• Supplied material
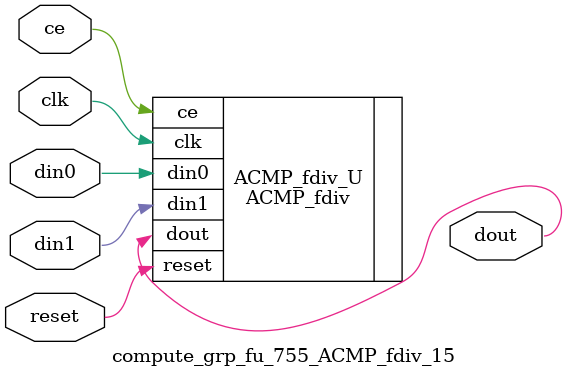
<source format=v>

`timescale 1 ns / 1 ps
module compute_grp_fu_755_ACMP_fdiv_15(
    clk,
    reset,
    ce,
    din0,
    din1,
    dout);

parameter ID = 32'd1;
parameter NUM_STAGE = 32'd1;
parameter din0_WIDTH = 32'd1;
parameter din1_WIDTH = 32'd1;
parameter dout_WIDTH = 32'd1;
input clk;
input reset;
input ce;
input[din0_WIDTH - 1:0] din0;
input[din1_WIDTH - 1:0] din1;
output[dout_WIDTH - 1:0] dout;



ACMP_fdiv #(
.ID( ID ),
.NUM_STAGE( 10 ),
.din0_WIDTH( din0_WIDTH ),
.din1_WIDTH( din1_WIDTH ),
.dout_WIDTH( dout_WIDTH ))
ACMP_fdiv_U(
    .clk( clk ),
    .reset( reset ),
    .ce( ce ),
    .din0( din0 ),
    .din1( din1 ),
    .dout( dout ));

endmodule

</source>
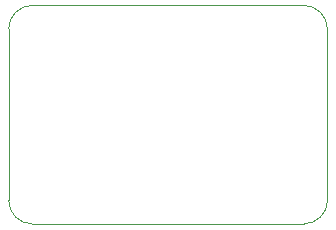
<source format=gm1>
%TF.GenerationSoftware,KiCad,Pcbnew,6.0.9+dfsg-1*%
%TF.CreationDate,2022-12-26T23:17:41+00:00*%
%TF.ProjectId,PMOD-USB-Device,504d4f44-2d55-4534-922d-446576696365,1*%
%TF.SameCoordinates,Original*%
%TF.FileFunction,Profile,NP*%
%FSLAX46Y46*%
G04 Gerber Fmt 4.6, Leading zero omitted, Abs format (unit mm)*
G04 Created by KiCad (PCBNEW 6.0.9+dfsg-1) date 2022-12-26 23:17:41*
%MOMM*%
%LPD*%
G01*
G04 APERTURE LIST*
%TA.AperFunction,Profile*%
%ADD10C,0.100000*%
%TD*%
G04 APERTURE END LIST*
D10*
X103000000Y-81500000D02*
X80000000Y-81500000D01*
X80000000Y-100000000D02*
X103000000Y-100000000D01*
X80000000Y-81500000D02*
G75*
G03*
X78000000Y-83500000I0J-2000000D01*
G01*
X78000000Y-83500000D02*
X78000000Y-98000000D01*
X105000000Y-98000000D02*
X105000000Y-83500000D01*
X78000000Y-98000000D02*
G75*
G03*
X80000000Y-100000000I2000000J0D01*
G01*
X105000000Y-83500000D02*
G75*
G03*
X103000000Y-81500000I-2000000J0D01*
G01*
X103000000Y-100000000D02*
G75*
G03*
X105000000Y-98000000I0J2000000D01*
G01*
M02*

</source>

---

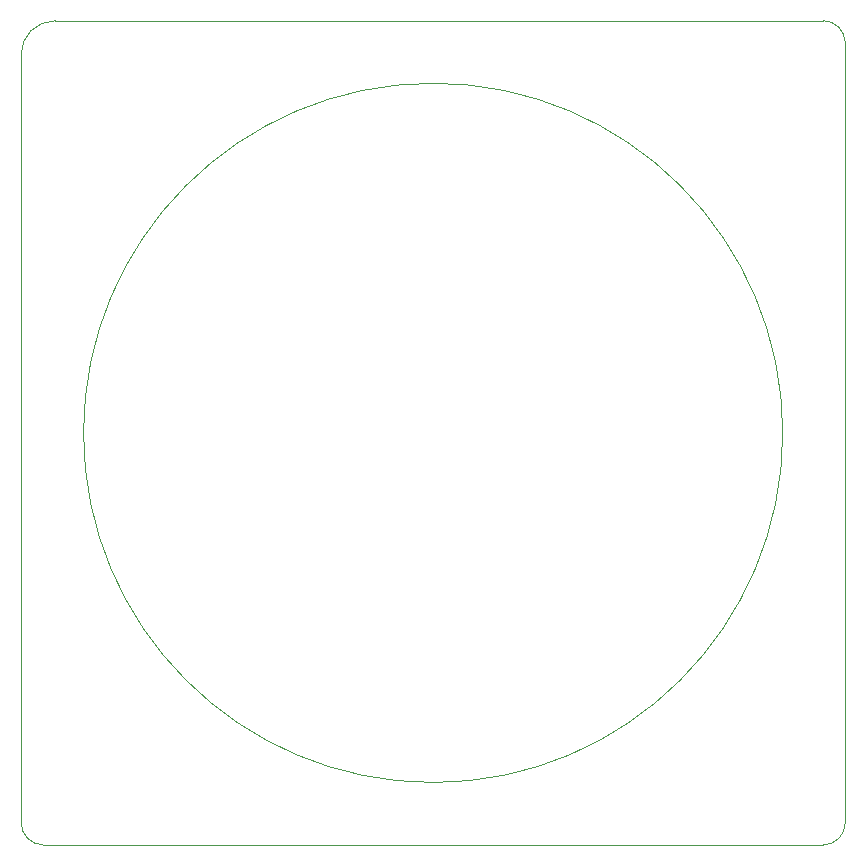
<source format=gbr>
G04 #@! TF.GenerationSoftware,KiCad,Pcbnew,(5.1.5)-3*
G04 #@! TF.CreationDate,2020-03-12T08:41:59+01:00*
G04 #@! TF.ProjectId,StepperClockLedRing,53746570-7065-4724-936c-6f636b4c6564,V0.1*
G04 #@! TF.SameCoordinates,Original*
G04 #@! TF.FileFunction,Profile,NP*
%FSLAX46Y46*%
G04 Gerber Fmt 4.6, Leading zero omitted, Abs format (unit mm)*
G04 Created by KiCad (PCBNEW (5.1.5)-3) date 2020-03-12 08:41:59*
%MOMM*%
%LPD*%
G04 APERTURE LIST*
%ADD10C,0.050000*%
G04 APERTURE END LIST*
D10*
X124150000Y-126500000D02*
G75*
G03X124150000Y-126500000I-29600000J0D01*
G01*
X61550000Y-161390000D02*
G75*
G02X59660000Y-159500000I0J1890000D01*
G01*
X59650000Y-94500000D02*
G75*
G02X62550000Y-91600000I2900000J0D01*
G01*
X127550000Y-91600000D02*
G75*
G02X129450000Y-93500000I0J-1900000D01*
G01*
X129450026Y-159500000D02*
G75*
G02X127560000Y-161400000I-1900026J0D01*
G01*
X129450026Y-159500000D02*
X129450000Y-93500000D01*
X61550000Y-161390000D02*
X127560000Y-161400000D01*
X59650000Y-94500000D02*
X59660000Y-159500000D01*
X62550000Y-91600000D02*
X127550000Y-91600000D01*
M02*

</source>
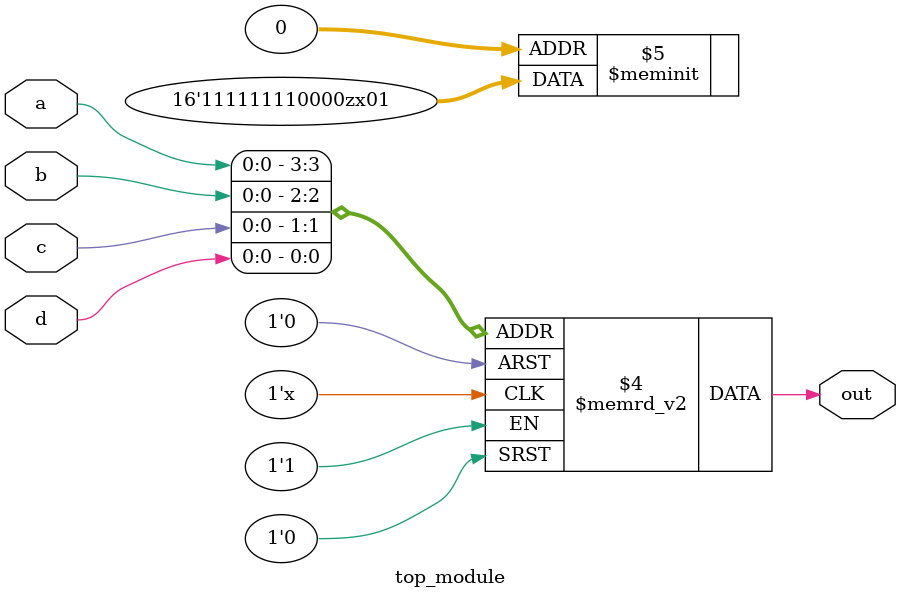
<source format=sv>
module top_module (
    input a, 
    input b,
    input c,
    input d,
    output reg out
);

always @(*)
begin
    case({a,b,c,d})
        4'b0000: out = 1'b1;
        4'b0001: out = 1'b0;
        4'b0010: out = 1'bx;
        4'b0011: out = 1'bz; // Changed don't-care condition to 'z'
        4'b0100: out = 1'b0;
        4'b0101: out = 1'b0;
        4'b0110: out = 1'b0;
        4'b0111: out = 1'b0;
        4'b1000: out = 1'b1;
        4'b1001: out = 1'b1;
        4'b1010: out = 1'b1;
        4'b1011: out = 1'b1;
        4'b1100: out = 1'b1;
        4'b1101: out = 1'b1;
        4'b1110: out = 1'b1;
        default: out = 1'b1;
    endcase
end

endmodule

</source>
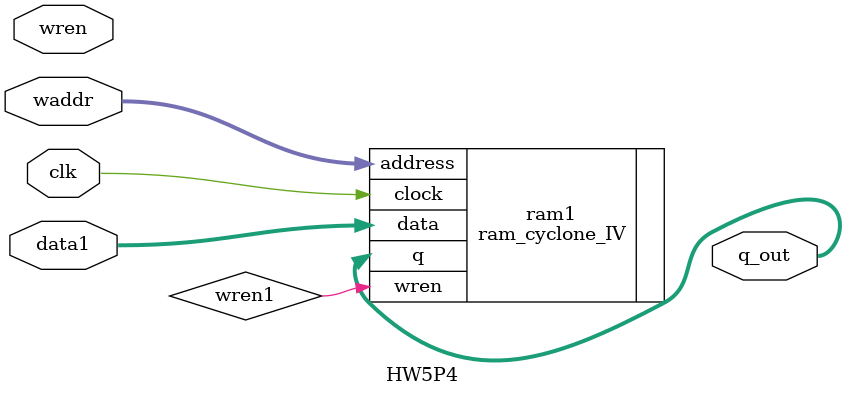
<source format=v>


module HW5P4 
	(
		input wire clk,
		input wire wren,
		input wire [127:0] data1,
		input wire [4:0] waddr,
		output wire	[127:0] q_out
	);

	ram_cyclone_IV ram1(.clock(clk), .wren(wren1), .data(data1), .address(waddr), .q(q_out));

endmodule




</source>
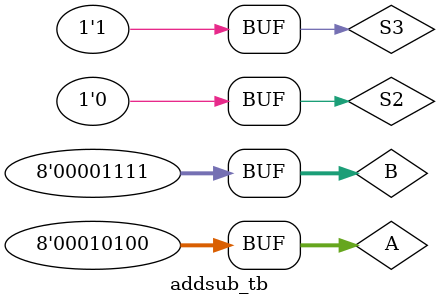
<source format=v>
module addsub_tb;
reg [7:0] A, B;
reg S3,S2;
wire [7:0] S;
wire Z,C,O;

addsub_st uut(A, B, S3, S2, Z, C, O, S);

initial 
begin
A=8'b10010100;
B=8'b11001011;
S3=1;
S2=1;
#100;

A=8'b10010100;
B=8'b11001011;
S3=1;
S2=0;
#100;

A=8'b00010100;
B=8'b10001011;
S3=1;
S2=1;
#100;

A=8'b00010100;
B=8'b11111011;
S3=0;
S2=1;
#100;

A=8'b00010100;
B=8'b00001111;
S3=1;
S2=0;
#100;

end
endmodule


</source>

--

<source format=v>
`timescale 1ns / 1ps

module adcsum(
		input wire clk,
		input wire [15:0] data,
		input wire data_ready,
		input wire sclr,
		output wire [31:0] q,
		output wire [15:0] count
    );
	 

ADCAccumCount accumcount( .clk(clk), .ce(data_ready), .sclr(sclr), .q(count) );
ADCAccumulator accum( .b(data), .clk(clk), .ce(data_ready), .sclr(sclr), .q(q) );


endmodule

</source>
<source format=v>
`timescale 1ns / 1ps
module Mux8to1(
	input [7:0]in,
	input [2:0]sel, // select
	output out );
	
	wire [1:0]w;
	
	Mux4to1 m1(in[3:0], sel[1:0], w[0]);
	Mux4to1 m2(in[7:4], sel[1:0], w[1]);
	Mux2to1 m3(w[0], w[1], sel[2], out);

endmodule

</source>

• Required action
Check the material above line by line, and give only the number of lines holding the string "wren".

• Exercise solution
2